» **What this task involves**
Which lines hold the string "repuesto"? Copy each of them from the material below.

.....

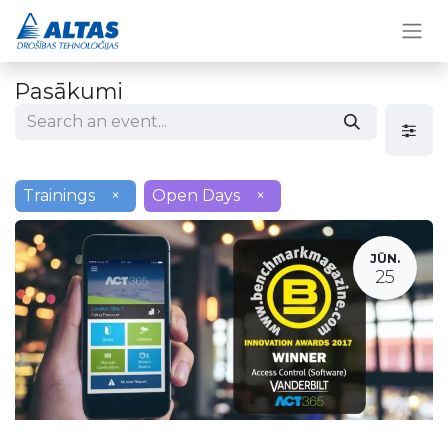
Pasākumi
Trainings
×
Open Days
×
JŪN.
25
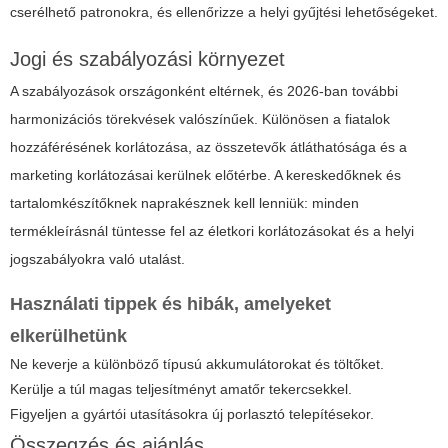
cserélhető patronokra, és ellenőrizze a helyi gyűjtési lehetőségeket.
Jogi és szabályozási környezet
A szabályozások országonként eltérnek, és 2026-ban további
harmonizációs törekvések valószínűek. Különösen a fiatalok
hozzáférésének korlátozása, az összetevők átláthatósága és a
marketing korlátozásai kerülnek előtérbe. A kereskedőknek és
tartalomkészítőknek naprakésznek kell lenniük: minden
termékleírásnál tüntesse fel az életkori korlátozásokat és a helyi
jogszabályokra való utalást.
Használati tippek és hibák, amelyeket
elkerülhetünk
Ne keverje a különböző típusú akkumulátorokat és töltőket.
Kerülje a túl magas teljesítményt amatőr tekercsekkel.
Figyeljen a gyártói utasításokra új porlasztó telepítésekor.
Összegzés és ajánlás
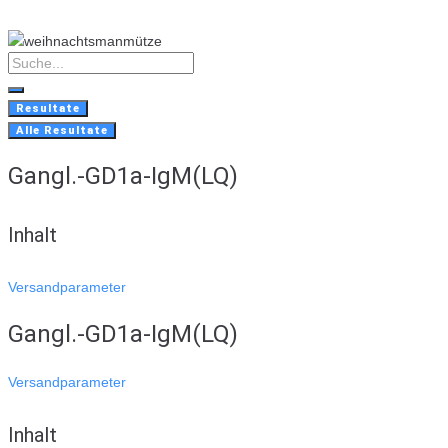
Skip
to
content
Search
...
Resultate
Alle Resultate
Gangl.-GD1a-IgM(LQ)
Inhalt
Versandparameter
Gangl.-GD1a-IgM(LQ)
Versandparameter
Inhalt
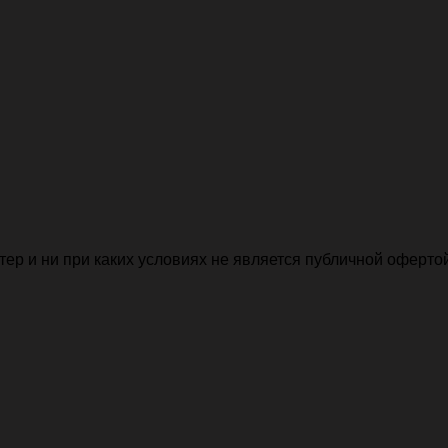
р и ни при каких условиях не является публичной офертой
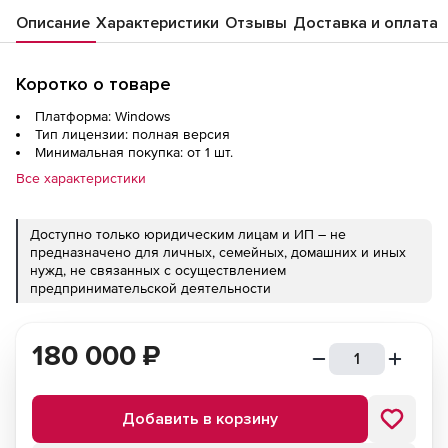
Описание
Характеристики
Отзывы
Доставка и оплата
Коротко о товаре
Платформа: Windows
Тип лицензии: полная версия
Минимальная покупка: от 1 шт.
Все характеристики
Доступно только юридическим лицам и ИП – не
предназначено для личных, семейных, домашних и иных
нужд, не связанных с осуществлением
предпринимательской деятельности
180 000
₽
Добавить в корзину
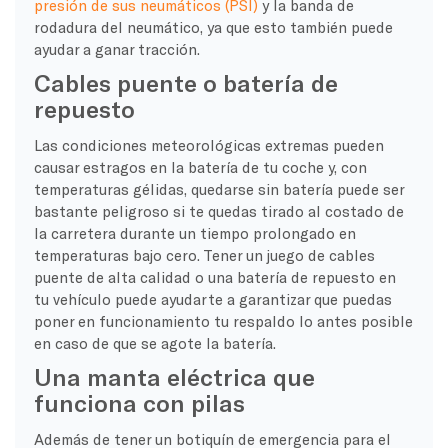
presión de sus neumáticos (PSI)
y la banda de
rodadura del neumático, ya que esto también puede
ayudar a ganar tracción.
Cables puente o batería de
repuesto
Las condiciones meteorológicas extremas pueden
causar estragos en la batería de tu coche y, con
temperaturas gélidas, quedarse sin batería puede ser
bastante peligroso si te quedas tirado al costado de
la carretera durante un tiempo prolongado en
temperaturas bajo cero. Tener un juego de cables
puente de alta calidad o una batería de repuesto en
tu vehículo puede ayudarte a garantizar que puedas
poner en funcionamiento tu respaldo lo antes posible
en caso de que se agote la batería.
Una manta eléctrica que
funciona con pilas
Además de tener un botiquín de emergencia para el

.....

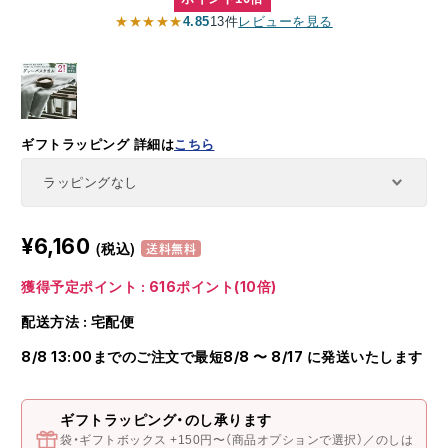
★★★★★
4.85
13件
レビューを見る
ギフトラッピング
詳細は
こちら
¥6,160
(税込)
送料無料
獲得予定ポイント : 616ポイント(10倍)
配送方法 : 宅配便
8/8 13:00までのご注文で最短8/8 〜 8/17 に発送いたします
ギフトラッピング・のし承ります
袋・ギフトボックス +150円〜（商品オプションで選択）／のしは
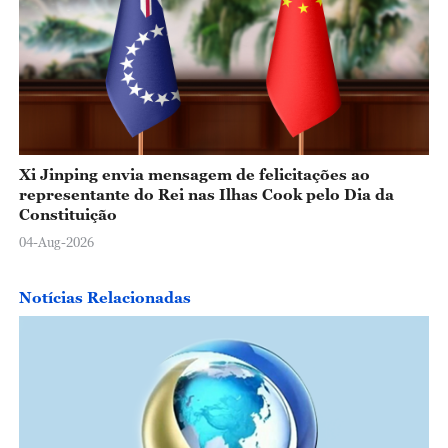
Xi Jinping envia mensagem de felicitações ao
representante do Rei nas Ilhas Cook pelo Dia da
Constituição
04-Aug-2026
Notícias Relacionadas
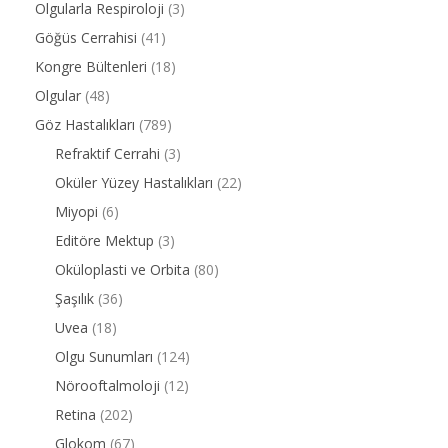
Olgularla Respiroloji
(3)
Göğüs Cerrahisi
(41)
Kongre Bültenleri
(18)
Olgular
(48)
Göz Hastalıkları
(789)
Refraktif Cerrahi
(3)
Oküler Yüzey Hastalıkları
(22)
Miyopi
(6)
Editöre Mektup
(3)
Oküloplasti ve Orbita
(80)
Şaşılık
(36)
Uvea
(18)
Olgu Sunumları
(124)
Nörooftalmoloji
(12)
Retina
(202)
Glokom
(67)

.....

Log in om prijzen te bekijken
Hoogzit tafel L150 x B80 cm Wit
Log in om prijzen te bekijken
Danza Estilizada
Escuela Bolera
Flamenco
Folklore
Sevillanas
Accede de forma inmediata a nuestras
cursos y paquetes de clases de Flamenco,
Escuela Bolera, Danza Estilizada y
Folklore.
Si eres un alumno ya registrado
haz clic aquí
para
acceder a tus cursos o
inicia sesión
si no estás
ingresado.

.....

» **Written solution**
repuesto
puente de alta calidad o una batería de repuesto en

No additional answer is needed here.